We’ve been monitoring the strange story of what appears to have been a multi-pronged insider effort to derail Initiative 97, the controversial ballot measure to dramatically increase setbacks between oil and gas wells and so-called “surface development”–that is, homes and schools built over somebody’s else’s mineral rights. After one petition gathering firm left the state with tens of thousands of signatures, another admitted on tape they were paid by an as-yet unknown entity to stop collecting signatures. Despite these hurdles, the campaign turned in over 170,000 signatures yesterday and still hopes to make the ballot.
In the meantime, the Colorado Independent’s Susan Greene reports on still more shenanigans against the Initiative 97 campaign, again involving the petition contractor who was paid to abandon the effort, and this time involving the “respectable” Denver Metro Chamber of Commerce:
Chamber President and CEO Kelly Brough told The Independent Friday that when her group learned Petition Connection was also gathering signatures for Colorado Rising, it told FieldWorks to stop using Petition Connection to gather signatures for its proposed transportation measure. That measure seeks a 0.62 percent statewide sales tax to pay for transportation and transit.
“We try not to have our (petitions) carried along with issues we would not support,” Brough said, noting that her board has opposed the fracking limitation measure.
Asked if her members in the oil-and-gas industry pressed her to split with the company, she said no…
But that’s not what others are saying:
Sean Duffy, spokesman for the Chamber-affiliated transportation ballot measure campaign, acknowledged later Friday that the oil-and-gas industry “along with a number of other businesses” in the Chamber are very concerned about the setback measure getting on the ballot and were uncomfortable with signature collectors gathering petitions for it at the same time they were gathering petitions for the transportation measure.
“They said, ‘Yeah, that’s a conflict for us’,” Duffy said.
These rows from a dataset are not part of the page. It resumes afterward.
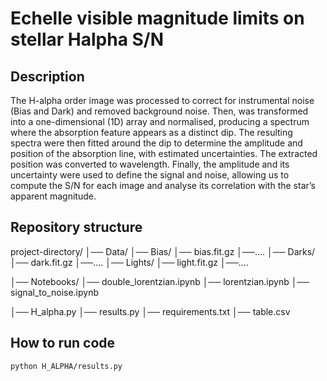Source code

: # Echelle visible magnitude limits on stellar Halpha S/N

## Description

The H-alpha order image was processed to correct for instrumental noise (Bias and Dark) and removed background noise. Then, was transformed into a one-dimensional (1D) array and normalised, producing a spectrum where the absorption feature appears as a distinct dip. The resulting spectra were then fitted around the dip to determine the amplitude and position of the absorption line, with estimated uncertainties. The extracted position was converted to wavelength. Finally, the amplitude and its uncertainty were used to define the signal and noise, allowing us to compute the S/N for each image and analyse its correlation with the star’s apparent magnitude.

## Repository structure

project-directory/
 │── Data/
     │── Bias/
         │── bias.fit.gz
         │──....
     │── Darks/
         │── dark.fit.gz
         │──....
     │── Lights/
         │── light.fit.gz
         │──....

 │── Notebooks/
      │── double_lorentzian.ipynb
      │── lorentzian.ipynb
      │── signal_to_noise.ipynb

 │── H_alpha.py
 │── results.py
 │── requirements.txt
 │── table.csv



## How to run code

`python H_ALPHA/results.py`



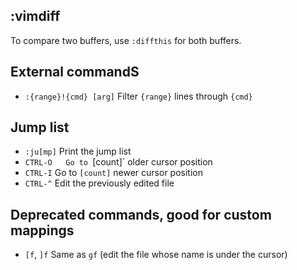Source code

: ## :vimdiff

To compare two buffers, use `:diffthis` for both buffers.

## External commandS

- `:{range}!{cmd} [arg]` Filter `{range}` lines through `{cmd}`

## Jump list

- `:ju[mp]` Print the jump list
- `CTRL-O   Go to `[count]` older cursor position
- `CTRL-I`  Go to `[count]` newer cursor position
- `CTRL-^`  Edit the previously edited file

## Deprecated commands, good for custom mappings

- `[f`, `]f`  Same as `gf` (edit the file whose name is under the cursor)
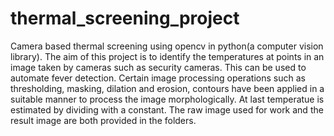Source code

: # thermal_screening_project
Camera based thermal screening using opencv in python(a computer vision library).
The aim of this project is to identify the temperatures at points in an image taken by cameras such as security cameras. This can be used to automate fever detection. Certain image processing operations such as thresholding, masking, dilation and erosion, contours have been applied in a suitable manner to process the image morphologically. At last temperatue is estimated by dividing with a constant.
The raw image used for work and the result image are both provided in the folders.
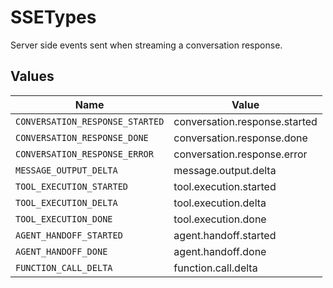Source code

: # SSETypes

Server side events sent when streaming a conversation response.


## Values

| Name                            | Value                           |
| ------------------------------- | ------------------------------- |
| `CONVERSATION_RESPONSE_STARTED` | conversation.response.started   |
| `CONVERSATION_RESPONSE_DONE`    | conversation.response.done      |
| `CONVERSATION_RESPONSE_ERROR`   | conversation.response.error     |
| `MESSAGE_OUTPUT_DELTA`          | message.output.delta            |
| `TOOL_EXECUTION_STARTED`        | tool.execution.started          |
| `TOOL_EXECUTION_DELTA`          | tool.execution.delta            |
| `TOOL_EXECUTION_DONE`           | tool.execution.done             |
| `AGENT_HANDOFF_STARTED`         | agent.handoff.started           |
| `AGENT_HANDOFF_DONE`            | agent.handoff.done              |
| `FUNCTION_CALL_DELTA`           | function.call.delta             |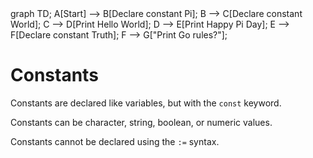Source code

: <div id="chart" class="mermaid">
graph TD;
A[Start] --> B[Declare constant Pi];
B --> C[Declare constant World];
C --> D[Print Hello World];
D --> E[Print Happy Pi Day];
E --> F[Declare constant Truth];
F --> G["Print Go rules?"];
</div>

# Constants
Constants are declared like variables, but with the `const` keyword.

Constants can be character, string, boolean, or numeric values.

Constants cannot be declared using the `:=` syntax.
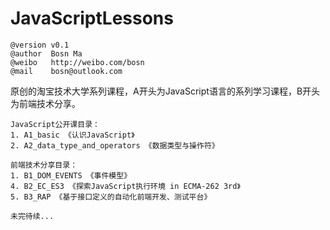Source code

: JavaScriptLessons
=================

    @version v0.1
    @author  Bosn Ma
    @weibo   http://weibo.com/bosn
    @mail    bosn@outlook.com

原创的淘宝技术大学系列课程，A开头为JavaScript语言的系列学习课程，B开头为前端技术分享。


	JavaScript公开课目录：
    1. A1_basic 《认识JavaScript》
    2. A2_data_type_and_operators 《数据类型与操作符》

	前端技术分享目录：
    1. B1_DOM_EVENTS 《事件模型》
    4. B2_EC_ES3 《探索JavaScript执行环境 in ECMA-262 3rd》
    5. B3_RAP 《基于接口定义的自动化前端开发、测试平台》


`未完待续...`
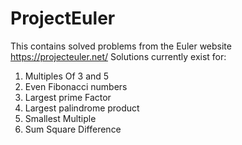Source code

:
# ProjectEuler

 This contains solved problems from the Euler website https://projecteuler.net/
 Solutions currently exist for:
 
 1. Multiples Of 3 and 5
 2. Even Fibonacci numbers
 3. Largest prime Factor
 4. Largest palindrome product
 5. Smallest Multiple
 6. Sum Square Difference
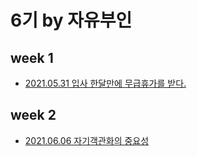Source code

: # 6기 by 자유부인

## week 1
- [2021.05.31 입사 한달만에 무급휴가를 받다.](https://www.notion.so/ba12d7c2e4ef47ee96e442643fb1b210)

## week 2
- [2021.06.06 자기객관화의 중요성](https://www.notion.so/5fc14584d9d641b4889b02d43210f8aa)


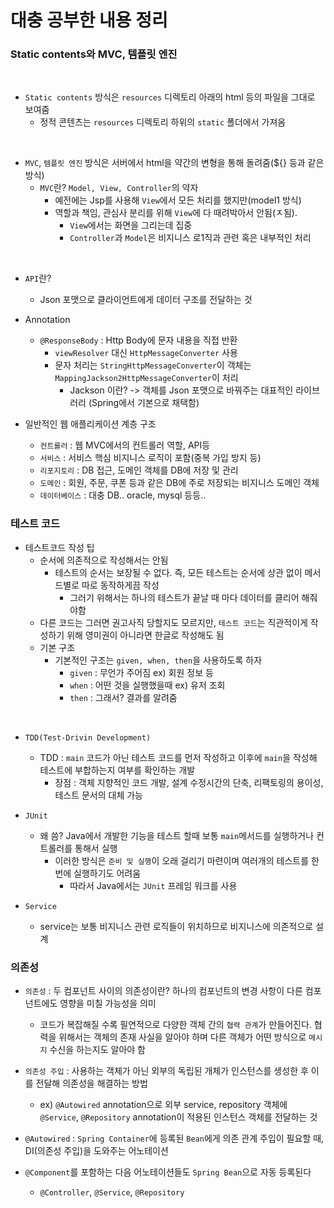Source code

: <h1> 대충 공부한 내용 정리</h1>

<h3>Static contents와 MVC, 템플릿 엔진</h3>

<br>

- `Static contents` 방식은 `resources` 디렉토리 아래의 html 등의 파일을 그대로 보여줌
   - 정적 콘텐츠는 `resources` 디렉토리 하위의 `static` 폴더에서 가져옴

<br>

- `MVC`, `템플릿 엔진` 방식은 서버에서 html을 약간의 변형을 통해 돌려줌(${} 등과 같은 방식)
  - `MVC`란? `Model, View, Controller`의 약자 
    - 예전에는 Jsp를 사용해 `View`에서 모든 처리를 했지만(model1 방식)
    - 역할과 책임, 관심사 분리를 위해 `View`에 다 때려박아서 안됨(ㅈ됨).
      - `View`에서는 화면을 그리는데 집중
      - `Controller`과 `Model`은 비지니스 로1직과 관련 혹은 내부적인 처리

<br>

- `API`란?
  - Json 포맷으로 클라이언트에게 데이터 구조를 전달하는 것  

- Annotation
  - `@ResponseBody` : Http Body에 문자 내용을 직접 반환
    - `viewResolver` 대신 `HttpMessageConverter` 사용
    - 문자 처리는 `StringHttpMessageConverter`이 객체는 `MappingJackson2HttpMessageConverter`이 처리
      - Jackson 이란? -> 객체를 Json 포맷으로 바꿔주는 대표적인 라이브러리 (Spring에서 기본으로 채택함)
      
- 일반적인 웹 애플리케이션 계층 구조
  - `컨트롤러` : 웹 MVC에서의 컨트롤러 역할, API등
  - `서비스` : 서비스 핵심 비지니스 로직이 포함(중복 가입 방지 등)
  - `리포지토리` : DB 접근, 도메인 객체를 DB에 저장 및 관리
  - `도메인` : 회원, 주문, 쿠폰 등과 같은 DB에 주로 저장되는 비지니스 도메인 객체
  - `데이터베이스` : 대충 DB.. oracle, mysql 등등..

### 테스트 코드

- 테스트코드 작성 팁
  - 순서에 의존적으로 작성해서는 안됨
    - 테스트의 순서는 보장될 수 없다. 즉, 모든 테스트는 순서에 상관 없이 메서드별로 따로 동작하게끔 작성
      - 그러기 위해서는 하나의 테스트가 끝날 때 마다 데이터를 클리어 해줘야함
  - 다른 코드는 그러면 권고사직 당할지도 모르지만, `테스트 코드`는 직관적이게 작성하기 위해 영미권이 아니라면 한글로 작성해도 됨
  - 기본 구조
    - 기본적인 구조는 `given, when, then`을 사용하도록 하자
      - `given` : 무언가 주어짐 ex) 회원 정보 등
      - `when` : 어떤 것을 실행했을때 ex) 유저 조회
      - `then` : 그래서? 결과를 알려줌
  
<br>

- `TDD(Test-Drivin Development)`
  - TDD :  `main` 코드가 아닌 테스트 코드를 먼저 작성하고 이후에 `main`을 작성해 테스트에 부합하는지 여부를 확인하는 개발
    - 장점 : 객체 지향적인 코드 개발, 설계 수정시간의 단축, 리팩토링의 용이성, 테스트 문서의 대체 가능

  
- `JUnit`
  - 왜 씀? Java에서 개발한 기능을 테스트 할때 보통 `main`메서드를 실행하거나 컨트롤러를 통해서 실행
    - 이러한 방식은 `준비 및 실행`이 오래 걸리기 마련이며 여러개의 테스트를 한번에 실행하기도 어려움
      - 따라서 Java에서는 `JUnit` 프레임 워크를 사용

- `Service`
  - service는 보통 비지니스 관련 로직들이 위치하므로 비지니스에 의존적으로 설계 

### 의존성
- `의존성` : 두 컴포넌트 사이의 의존성이란? 하나의 컴포넌트의 변경 사항이 다른 컴포넌트에도 영향을 미칠 가능성을 의미
  - 코드가 복잡해질 수록 필연적으로 다양한 객체 간의 `협력 관계`가 만들어진다. 협력을 위해서는 객체의 존재 사실을 알아야 하며 다른 객체가 어떤 방식으로 `메시지` 수신을 하는지도 알아야 함

- `의존성 주입` : 사용하는 객체가 아닌 외부의 독립된 개체가 인스턴스를 생성한 후 이를 전달해 의존성을 해결하는 방법
  - ex) `@Autowired` annotation으로 외부 service, repository 객체에 `@Service`, `@Repository` annotation이 적용된 인스턴스 객체를 전달하는 것

- `@Autowired` : `Spring Container`에 등록된 `Bean`에게 의존 관계 주입이 필요할 때, DI(의존성 주입)을 도와주는 어노테이션 

- `@Component`를 포함하는 다음 어노테이션들도 `Spring Bean`으로 자동 등록된다
  - `@Controller`, `@Service`, `@Repository`
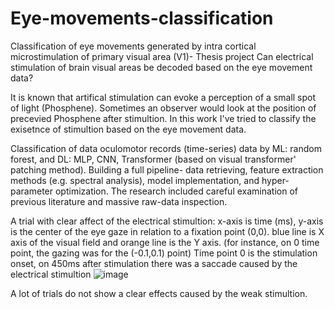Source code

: # Eye-movements-classification
Classification of eye movements generated by intra cortical microstimulation of primary visual area (V1)- Thesis project
Can electrical stimulation of brain visual areas be decoded based on the eye movement data?

It is known that artifical stimulation can evoke a perception of a small spot of light (Phosphene). Sometimes an observer would look at the position of precevied Phosphene after stimultion. In this work I've tried to classify the exisetnce of stimultion based on the eye movement data.

Classification of data oculomotor records (time-series) data by ML: random forest, and DL: MLP, CNN, Transformer (based on visual transformer' patching method). 
Building a full pipeline- data retrieving, feature extraction methods (e.g. spectral analysis), model implementation, and hyper-parameter optimization.
The research included careful examination of previous literature and massive raw-data inspection.

A trial with clear affect of the electrical stimultion: 
x-axis is time (ms), y-axis is the center of the eye gaze in relation to a fixation point (0,0). blue line is X axis of the visual field and orange line is the Y axis. 
(for instance, on 0 time point, the gazing was for the (-0.1,0.1) point)
Time point 0 is the stimulation onset, on 450ms after stimulation there was a saccade caused by the electrical stimultion
![image](https://user-images.githubusercontent.com/62498821/155530543-7fb33fcd-9dc7-4491-b60a-b5117cf82b6b.png)

A lot of trials do not show a clear effects caused by the weak stimultion.

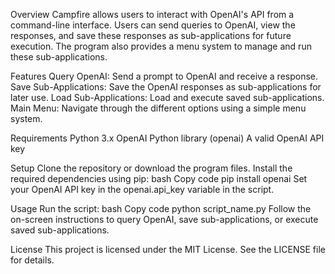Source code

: Overview
Campfire allows users to interact with OpenAI's API from a command-line interface. Users can send queries to OpenAI, view the responses, and save these responses as sub-applications for future execution. The program also provides a menu system to manage and run these sub-applications.

Features
Query OpenAI: Send a prompt to OpenAI and receive a response.
Save Sub-Applications: Save the OpenAI responses as sub-applications for later use.
Load Sub-Applications: Load and execute saved sub-applications.
Main Menu: Navigate through the different options using a simple menu system.

Requirements
Python 3.x
OpenAI Python library (openai)
A valid OpenAI API key

Setup
Clone the repository or download the program files.
Install the required dependencies using pip:
bash
Copy code
pip install openai
Set your OpenAI API key in the openai.api_key variable in the script.

Usage
Run the script:
bash
Copy code
python script_name.py
Follow the on-screen instructions to query OpenAI, save sub-applications, or execute saved sub-applications.

License
This project is licensed under the MIT License. See the LICENSE file for details.
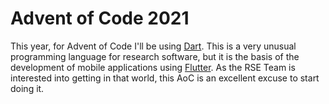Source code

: # Advent of Code 2021

This year, for Advent of Code I'll be using [Dart](https://dart.dev/). This is a very unusual programming language for research software, but it is the basis of the development of mobile applications using [Flutter](https://flutter.dev/). As the RSE Team is interested into getting in that world, this AoC is an excellent excuse to start doing it. 
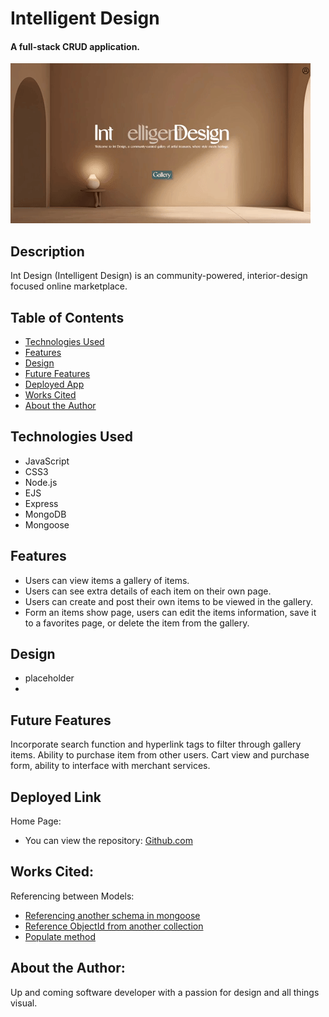 # Intelligent Design

#### A full-stack CRUD application.
![](https://github.com/casy1996/Int-Design/blob/main/data/screenshots/intdesign.gif)

## Description
Int Design (Intelligent Design) is an community-powered, interior-design focused online marketplace. 

## Table of Contents
* [Technologies Used](#technologiesused)
* [Features](#features)
* [Design](#design)
* [Future Features](#nextsteps)
* [Deployed App](#deployment)
* [Works Cited](#workcited)
* [About the Author](#author)


## <a name="technologiesused"></a>Technologies Used
* JavaScript
* CSS3
* Node.js
* EJS
* Express
* MongoDB
* Mongoose


## Features
- Users can view items a gallery of items.
- Users can see extra details of each item on their own page.
- Users can create and post their own items to be viewed in the gallery.
- Form an items show page, users can edit the items information, save it to a favorites page, or delete the item from the gallery.


## <a name="design"></a>Design
* placeholder
* <img src="" alt="">


## <a name="nextsteps"></a>Future Features
Incorporate search function and hyperlink tags to filter through gallery items.
Ability to purchase item from other users. Cart view and purchase form, ability to interface with merchant services.

## <a name="deployment"></a>Deployed Link
Home Page:

* You can view the repository:
[Github.com](https://github.com/casy1996/Int-Design)
  
    
## <a name="workcited"></a>Works Cited:
Referencing between Models:
- [Referencing another schema in mongoose](https://github.com/rohan-paul/Awesome-JavaScript-Interviews/blob/master/MongoDB/referencing-another-schema-in-Mongoose-2.md)
- [Reference ObjectId from another collection](https://www.mongodb.com/community/forums/t/how-to-reference-the-objectid-from-one-collection-schema-to-another/203108) 
- [Populate method](https://mongoosejs.com/docs/populate.html)


## <a name="author"></a>About the Author:
Up and coming software developer with a passion for design and all things visual.

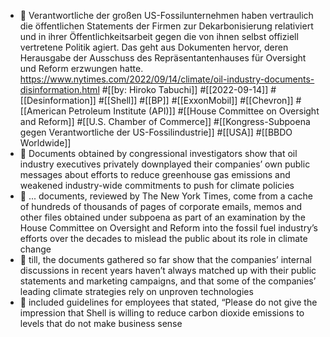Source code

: - 📝 Verantwortliche der großen US-Fossilunternehmen haben vertraulich die öffentlichen Statements der Firmen zur Dekarbonisierung relativiert und in ihrer Öffentlichkeitsarbeit gegen die von ihnen selbst offiziell vertretene Politik agiert. Das geht aus Dokumenten hervor, deren Herausgabe der Ausschuss des Repräsentantenhauses für Oversight und Reform erzwungen hatte. 
  https://www.nytimes.com/2022/09/14/climate/oil-industry-documents-disinformation.html #[[by: Hiroko Tabuchi]] #[[2022-09-14]] #[[Desinformation]] #[[Shell]] #[[BP]] #[[ExxonMobil]] #[[Chevron]] #[[American Petroleum Institute (API)]] #[[House Committee on Oversight and Reform]] #[[U.S. Chamber of Commerce]] #[[Kongress-Subpoena gegen Verantwortliche der US-Fossilindustrie]] #[[USA]] #[[BBDO Worldwide]]
- 📌 Documents obtained by congressional investigators show that oil industry executives privately downplayed their companies’ own public messages about efforts to reduce greenhouse gas emissions and weakened industry-wide commitments to push for climate policies
- 📌 ... documents, reviewed by The New York Times, come from a cache of hundreds of thousands of pages of corporate emails, memos and other files obtained under subpoena as part of an examination by the House Committee on Oversight and Reform into the fossil fuel industry’s efforts over the decades to mislead the public about its role in climate change
- 📌 till, the documents gathered so far show that the companies’ internal discussions in recent years haven’t always matched up with their public statements and marketing campaigns, and that some of the companies’ leading climate strategies rely on unproven technologies
- 📌  included guidelines for employees that stated, “Please do not give the impression that Shell is willing to reduce carbon dioxide emissions to levels that do not make business sense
As for the still-unknown party responsible for paying Petition Connection to walk away from the Initiative 97 campaign?
Brough said her group had “nothing to do with that payment” to Fessler.
“Absolutely not,” she emphasized.
But given that Kelly Brough is being more or less directly refuted by Sean Duffy on the original question, we would call her denial unsatisfying at best. There is a lot more to know about what the oil and gas industry did to thwart this initiative, from paying off contractors to their intimidating and aggressive “Decline to Sign” campaign featuring belligerent young men sent to heckle individual petition gatherers. These unsavory tactics stretch, if not the law, at the very least the bounds of civility in politics. It is not behavior that should be honored or rewarded.
We can only say again that all of this can be true even if you don’t agree with the initiative in question, and we recognize that universal 2,500-foot setbacks between wells and homes are not universally supported even among Democrats. The point is that if such dirty deeds become the norm in Colorado politics, everybody is worse off.
Everybody but the bad guys, that is.